Strapparli allo smartphone durante le ore di lezione deve essere sembrata, agli insegnanti, un’impresa impossibile. Ecco perché in un istituto superiore di Como, il “Giovio”, si è pensato di lasciarli fare. Anzi, di incoraggiarli.
Se non puoi batterli, diceva qualcuno, unisciti a loro. Con questa mossa, i “prof” del Giovio sperano di trasformare i telefonini da ordigno di distrazione individuale (e di massa), in strumento didattico e di ricerca, come potrebbe essere un dizionario, un normale computer collegato alla Rete o, naturalmente, il più collaudato ed efficace di tutti: il compagno di banco da cui copiare.

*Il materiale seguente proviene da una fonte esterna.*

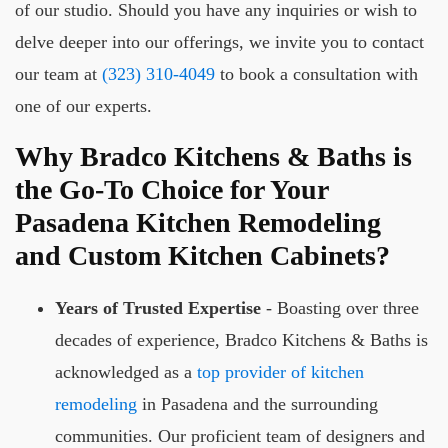
of our studio. Should you have any inquiries or wish to
delve deeper into our offerings, we invite you to contact
our team at
(323) 310-4049
to book a consultation with
one of our experts.
Why Bradco Kitchens & Baths is
the Go-To Choice for Your
Pasadena Kitchen Remodeling
and Custom Kitchen Cabinets?
Years of Trusted Expertise
- Boasting over three
decades of experience, Bradco Kitchens & Baths is
acknowledged as a
top provider of kitchen
remodeling
in Pasadena and the surrounding
communities. Our proficient team of designers and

Scherzi a parte, i docenti non hanno torto. Come chiedere ai ragazzi di rinunciare a un oggetto che è ormai entrato in pianta stabile nelle vite di tutti? Predicare - e praticare - l’astinenza da telefonino in classe non sarebbe forse un’operazione un tantino forzata, un esercizio di sobrietà informatica fine a se stesso? Non potendo staccare lo studente dall’apparecchio, l’insegnante ha deciso di affiancarsi al ragazzo mentre lo usa, circoscrivendo l’intervento della tecnologia al supporto didattico.
Immagino sia una scelta obbligata ma finanche intelligente: forse i ragazzi si convinceranno che il telefonino non è soltanto la scatola magica della distrazione, quella che a comando li proietta nel mondo dei giochi, della musica e dei messaggi, ovvero nell’universo circoscritto delle loro relazioni, ma anche un minuscolo portale della conoscenza, un mezzo per soddisfare alcune curiosità e stimolarne altre, per approdare a nuove passioni e coltivare nuovi interessi.
La decisione del Giovio è dunque lungimirante ancor prima che opportunistica. L’importante è che in ogni insegnante rimanga il desiderio di trasmettere alla classe qualcosa che, senza filtri informatici, provenga direttamente dalla sua esperienza e dalla sua cultura, dalla sua sensibilità personale e dall’osservazione anche soggettiva. Qualcosa di così bello e di così vero da far alzare la testa ai ragazzi.